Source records

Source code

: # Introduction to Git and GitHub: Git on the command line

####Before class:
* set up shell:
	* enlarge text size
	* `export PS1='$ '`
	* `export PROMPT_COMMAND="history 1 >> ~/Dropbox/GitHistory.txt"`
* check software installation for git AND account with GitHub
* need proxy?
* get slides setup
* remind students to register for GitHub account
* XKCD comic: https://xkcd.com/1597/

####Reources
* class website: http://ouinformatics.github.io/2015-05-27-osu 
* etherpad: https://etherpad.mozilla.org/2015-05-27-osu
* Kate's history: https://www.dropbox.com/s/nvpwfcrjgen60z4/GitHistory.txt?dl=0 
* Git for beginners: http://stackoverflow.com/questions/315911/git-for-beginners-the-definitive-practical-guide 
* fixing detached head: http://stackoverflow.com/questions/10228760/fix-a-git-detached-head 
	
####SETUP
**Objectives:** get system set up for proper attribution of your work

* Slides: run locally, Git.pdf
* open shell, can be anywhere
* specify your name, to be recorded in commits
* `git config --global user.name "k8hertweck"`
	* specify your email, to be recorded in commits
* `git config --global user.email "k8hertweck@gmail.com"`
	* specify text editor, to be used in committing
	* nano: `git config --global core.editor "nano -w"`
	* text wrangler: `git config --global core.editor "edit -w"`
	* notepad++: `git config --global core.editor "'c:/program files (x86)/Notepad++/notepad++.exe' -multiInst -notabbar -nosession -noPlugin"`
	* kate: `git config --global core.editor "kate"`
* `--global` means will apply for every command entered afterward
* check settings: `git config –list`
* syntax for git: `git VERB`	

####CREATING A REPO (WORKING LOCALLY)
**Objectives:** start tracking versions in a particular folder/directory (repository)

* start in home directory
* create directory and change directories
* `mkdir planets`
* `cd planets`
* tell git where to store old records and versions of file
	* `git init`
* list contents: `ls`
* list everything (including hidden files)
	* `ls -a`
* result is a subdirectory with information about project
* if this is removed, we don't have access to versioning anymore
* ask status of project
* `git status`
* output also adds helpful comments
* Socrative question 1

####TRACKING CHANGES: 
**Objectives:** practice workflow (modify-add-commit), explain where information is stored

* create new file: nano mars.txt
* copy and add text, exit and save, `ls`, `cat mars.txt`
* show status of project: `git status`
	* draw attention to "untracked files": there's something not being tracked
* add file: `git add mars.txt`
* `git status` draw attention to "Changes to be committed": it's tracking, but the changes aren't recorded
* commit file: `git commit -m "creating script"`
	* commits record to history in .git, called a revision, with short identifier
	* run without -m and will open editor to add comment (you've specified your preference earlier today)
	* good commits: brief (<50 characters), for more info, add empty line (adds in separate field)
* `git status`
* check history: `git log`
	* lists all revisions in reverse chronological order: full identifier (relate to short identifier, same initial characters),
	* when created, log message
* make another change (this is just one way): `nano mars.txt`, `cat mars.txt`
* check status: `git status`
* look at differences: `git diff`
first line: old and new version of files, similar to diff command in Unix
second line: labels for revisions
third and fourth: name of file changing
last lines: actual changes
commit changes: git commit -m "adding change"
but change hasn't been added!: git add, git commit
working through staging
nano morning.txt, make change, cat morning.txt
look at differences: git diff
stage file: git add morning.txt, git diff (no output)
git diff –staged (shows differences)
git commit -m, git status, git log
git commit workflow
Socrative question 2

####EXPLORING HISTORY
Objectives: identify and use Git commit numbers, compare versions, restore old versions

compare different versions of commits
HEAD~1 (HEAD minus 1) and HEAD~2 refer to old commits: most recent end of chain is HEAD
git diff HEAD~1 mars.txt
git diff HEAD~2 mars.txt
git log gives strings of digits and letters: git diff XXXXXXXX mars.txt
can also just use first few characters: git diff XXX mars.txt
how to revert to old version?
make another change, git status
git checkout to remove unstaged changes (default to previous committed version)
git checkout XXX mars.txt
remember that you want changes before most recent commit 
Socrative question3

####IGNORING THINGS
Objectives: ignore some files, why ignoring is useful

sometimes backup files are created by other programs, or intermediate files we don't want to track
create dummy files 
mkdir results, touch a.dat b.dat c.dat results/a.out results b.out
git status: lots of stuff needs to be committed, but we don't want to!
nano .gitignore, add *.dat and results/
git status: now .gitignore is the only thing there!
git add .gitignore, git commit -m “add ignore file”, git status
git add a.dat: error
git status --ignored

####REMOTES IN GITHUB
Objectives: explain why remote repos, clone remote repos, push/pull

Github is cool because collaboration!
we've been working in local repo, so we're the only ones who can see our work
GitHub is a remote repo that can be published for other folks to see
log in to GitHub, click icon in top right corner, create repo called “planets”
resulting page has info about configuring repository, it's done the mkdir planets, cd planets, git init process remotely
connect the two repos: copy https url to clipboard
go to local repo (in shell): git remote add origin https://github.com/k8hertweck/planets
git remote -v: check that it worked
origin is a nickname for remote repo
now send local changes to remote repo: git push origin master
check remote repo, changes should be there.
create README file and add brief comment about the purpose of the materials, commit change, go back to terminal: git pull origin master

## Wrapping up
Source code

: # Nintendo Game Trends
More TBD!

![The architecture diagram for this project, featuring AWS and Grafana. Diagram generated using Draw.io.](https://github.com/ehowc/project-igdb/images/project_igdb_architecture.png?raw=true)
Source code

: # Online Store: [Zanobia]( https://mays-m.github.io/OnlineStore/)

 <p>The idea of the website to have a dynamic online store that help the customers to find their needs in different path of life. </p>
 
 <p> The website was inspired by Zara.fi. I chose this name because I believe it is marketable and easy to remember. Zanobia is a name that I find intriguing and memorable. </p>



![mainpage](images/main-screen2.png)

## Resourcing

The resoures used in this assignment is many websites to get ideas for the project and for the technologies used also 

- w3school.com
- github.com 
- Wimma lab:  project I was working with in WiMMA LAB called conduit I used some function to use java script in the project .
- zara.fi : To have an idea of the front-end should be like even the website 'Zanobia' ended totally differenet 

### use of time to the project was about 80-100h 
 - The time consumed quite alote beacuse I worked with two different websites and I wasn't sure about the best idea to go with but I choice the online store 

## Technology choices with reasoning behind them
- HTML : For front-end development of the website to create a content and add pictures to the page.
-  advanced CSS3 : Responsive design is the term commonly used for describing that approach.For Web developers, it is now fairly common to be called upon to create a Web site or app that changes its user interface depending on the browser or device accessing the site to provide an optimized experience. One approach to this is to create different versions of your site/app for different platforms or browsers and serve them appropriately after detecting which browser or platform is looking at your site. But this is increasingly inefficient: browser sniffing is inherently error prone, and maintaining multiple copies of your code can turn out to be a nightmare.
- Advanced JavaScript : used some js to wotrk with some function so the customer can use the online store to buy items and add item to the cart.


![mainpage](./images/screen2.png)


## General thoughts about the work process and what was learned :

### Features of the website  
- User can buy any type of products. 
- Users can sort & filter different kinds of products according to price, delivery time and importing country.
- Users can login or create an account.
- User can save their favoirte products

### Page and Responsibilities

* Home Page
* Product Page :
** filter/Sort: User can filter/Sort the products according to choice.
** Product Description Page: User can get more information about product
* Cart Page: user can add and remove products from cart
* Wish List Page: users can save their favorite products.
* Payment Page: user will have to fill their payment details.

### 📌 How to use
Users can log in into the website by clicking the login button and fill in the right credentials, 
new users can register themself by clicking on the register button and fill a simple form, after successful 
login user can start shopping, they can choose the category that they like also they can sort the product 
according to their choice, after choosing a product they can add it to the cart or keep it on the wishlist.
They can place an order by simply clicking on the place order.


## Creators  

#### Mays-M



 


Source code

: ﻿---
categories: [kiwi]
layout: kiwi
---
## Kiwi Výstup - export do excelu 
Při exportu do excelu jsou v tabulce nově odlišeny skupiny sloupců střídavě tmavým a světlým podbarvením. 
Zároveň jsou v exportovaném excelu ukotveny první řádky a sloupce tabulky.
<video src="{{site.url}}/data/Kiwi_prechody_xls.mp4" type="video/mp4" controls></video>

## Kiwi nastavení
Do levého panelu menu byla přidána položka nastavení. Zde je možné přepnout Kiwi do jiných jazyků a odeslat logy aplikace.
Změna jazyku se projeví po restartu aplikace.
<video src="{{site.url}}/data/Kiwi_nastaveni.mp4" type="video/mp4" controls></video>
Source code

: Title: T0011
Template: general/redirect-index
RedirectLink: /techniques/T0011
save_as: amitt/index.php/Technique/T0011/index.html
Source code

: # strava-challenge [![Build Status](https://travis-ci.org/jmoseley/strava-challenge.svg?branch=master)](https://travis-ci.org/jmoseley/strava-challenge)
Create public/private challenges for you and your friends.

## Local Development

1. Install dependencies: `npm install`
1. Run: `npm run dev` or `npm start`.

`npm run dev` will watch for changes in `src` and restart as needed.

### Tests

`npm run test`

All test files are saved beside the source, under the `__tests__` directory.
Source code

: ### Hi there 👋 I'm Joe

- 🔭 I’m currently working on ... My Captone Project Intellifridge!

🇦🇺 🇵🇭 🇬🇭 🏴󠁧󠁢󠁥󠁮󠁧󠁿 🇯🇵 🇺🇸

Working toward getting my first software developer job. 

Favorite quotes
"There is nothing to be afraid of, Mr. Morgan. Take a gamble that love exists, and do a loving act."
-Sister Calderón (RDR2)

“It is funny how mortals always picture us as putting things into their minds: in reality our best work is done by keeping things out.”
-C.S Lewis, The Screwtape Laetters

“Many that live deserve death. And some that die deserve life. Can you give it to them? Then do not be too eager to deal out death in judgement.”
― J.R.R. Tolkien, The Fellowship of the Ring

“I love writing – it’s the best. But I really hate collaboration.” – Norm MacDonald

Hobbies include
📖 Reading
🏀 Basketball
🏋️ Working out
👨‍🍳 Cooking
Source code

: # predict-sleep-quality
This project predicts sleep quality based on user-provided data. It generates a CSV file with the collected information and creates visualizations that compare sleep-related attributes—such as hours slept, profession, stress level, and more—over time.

• _Problem statement_
Copy the entries above exactly, but only from the line holding "create README file" through the line holding "- The time consumed", both included.

• _Task response_
create README file and add brief comment about the purpose of the materials, commit change, go back to terminal: git pull origin master

## Wrapping up
Source code

: # Nintendo Game Trends
More TBD!

![The architecture diagram for this project, featuring AWS and Grafana. Diagram generated using Draw.io.](https://github.com/ehowc/project-igdb/images/project_igdb_architecture.png?raw=true)
Source code

: # Online Store: [Zanobia]( https://mays-m.github.io/OnlineStore/)

 <p>The idea of the website to have a dynamic online store that help the customers to find their needs in different path of life. </p>
 
 <p> The website was inspired by Zara.fi. I chose this name because I believe it is marketable and easy to remember. Zanobia is a name that I find intriguing and memorable. </p>



![mainpage](images/main-screen2.png)

## Resourcing

The resoures used in this assignment is many websites to get ideas for the project and for the technologies used also 

- w3school.com
- github.com 
- Wimma lab:  project I was working with in WiMMA LAB called conduit I used some function to use java script in the project .
- zara.fi : To have an idea of the front-end should be like even the website 'Zanobia' ended totally differenet 

### use of time to the project was about 80-100h 
 - The time consumed quite alote beacuse I worked with two different websites and I wasn't sure about the best idea to go with but I choice the online store 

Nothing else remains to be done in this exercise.